1) Netflix purchases MoviePass’s IP and users, probably before the end of the year. They substantially rework the greasy fiddly bits of MoviePass to work more like Fandango, and eliminate the multi-step checkin/selection/kiosk square dance that’s currently choking theater lobbies with frustrated and confused movie fans.
2) #NFLX and the studios negotiate a tiered distribution schedule that pays studios and theaters at different rates for Opening Weekend, First-Run,
and Ending Soon.
3) NFLX re-tools the entire thing and relaunches it as Netflix Premiere. Moves the price point to 24.99/mo. (just short of double the current of a Premium subscription.) For you money, you get:
– The existing level of Netflix service
-1 Opening Weekend Movie per month.
-1 First-Run Movie per week
– 1 Ending Soon per day
4) Movie studios and theaters love it because they don’t have to take the outsized hit on Opening Weekend movies from MoviePass users. They put additional butts in seats (and sell popcorns and cokes) for movies that the public may see as being on the cusp of rolling out and decide to stay home, waiting for the movie to hit the streaming service. It’s a stepped approach to movie revenues based on making money from multiple stops along the Long Tail.
Plus, they gain even more access to the enormous trove of data that Natflix already collects. It allows everyone who sells someone to a moviegoer new touch points along the user’s journey, beginning months out from a big-budget debut. Multiple relevant promotions. Remarketing opportunities. Couponing and so many others.
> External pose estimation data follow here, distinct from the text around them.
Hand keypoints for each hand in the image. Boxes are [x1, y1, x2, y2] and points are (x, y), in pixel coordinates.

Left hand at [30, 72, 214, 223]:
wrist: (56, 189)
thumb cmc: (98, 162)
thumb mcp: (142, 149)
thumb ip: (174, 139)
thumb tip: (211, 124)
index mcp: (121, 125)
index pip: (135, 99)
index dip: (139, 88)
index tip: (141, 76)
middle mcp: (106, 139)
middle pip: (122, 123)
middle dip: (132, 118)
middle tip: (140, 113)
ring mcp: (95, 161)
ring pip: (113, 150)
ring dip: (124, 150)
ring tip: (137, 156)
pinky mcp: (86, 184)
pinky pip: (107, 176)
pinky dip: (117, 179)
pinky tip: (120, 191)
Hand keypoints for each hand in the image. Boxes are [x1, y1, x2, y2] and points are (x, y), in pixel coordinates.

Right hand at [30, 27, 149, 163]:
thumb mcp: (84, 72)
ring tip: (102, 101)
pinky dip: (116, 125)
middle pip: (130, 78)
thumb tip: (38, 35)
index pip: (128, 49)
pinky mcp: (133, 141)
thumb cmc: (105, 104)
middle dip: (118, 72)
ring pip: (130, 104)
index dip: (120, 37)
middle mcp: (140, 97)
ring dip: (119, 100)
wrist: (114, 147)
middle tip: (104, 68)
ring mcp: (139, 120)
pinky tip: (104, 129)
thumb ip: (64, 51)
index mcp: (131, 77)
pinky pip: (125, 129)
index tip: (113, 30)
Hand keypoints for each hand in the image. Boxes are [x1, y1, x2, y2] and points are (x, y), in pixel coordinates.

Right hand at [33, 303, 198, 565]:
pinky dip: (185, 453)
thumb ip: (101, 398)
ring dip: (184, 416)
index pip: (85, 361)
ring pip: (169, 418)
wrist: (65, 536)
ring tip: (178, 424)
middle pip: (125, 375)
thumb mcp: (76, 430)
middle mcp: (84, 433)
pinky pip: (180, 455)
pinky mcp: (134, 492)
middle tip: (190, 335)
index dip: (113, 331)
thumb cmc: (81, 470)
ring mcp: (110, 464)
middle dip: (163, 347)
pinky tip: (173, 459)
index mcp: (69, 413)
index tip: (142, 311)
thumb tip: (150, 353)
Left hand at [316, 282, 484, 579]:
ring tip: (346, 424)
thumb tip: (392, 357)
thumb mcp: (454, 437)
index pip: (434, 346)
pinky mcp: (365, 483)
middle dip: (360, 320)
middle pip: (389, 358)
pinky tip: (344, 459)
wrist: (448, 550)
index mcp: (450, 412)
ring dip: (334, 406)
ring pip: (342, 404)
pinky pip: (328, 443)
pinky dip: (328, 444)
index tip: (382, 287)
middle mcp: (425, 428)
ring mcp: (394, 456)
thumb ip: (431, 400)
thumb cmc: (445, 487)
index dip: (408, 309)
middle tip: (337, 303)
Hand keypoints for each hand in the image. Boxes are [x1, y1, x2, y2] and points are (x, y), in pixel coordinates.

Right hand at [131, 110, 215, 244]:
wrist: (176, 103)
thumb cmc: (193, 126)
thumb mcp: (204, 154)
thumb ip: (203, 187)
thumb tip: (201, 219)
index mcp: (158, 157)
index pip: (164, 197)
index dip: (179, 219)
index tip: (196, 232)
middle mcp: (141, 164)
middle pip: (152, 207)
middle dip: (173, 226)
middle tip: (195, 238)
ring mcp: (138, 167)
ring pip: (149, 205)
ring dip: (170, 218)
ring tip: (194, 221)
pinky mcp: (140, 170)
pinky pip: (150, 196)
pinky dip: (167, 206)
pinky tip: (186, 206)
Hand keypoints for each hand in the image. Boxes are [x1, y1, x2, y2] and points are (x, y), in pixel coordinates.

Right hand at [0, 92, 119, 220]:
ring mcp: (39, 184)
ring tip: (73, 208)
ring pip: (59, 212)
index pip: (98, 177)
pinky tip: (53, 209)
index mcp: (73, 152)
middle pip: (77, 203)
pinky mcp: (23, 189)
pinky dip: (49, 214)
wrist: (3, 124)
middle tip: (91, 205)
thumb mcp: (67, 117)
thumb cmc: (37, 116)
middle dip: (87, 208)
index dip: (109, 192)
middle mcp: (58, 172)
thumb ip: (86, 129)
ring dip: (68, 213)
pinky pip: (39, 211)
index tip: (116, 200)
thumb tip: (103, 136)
5) Subscribers love it because it fixes the crackhouse mattress fire that the current MoviePass forces its users to be a part of. It eliminates the frankenexperience of weird location-aware apps, payment cards, touchscreen kiosks and fistfulls of thermal paper tickets. Apple Pay, Amazon, Fandango and hundreds of others have taught us that if you have your phone, you should be able to tap to pay.
6) Netflix and its shareholders love it because it captures incremental revenue from subscriber and, most importantly, increases the Lifetime Customer Value of every subscription by capturing multiple portions of that consumer’s entertainment dollar.
Everyone wins. But consumers, it seems, win more.
*Yes, “borken.” I’m trying to get found in more tumblr searches and not at all above using a #pandertag or two. Hey, at least I didn’t include anything like #cutekittyGIF, right?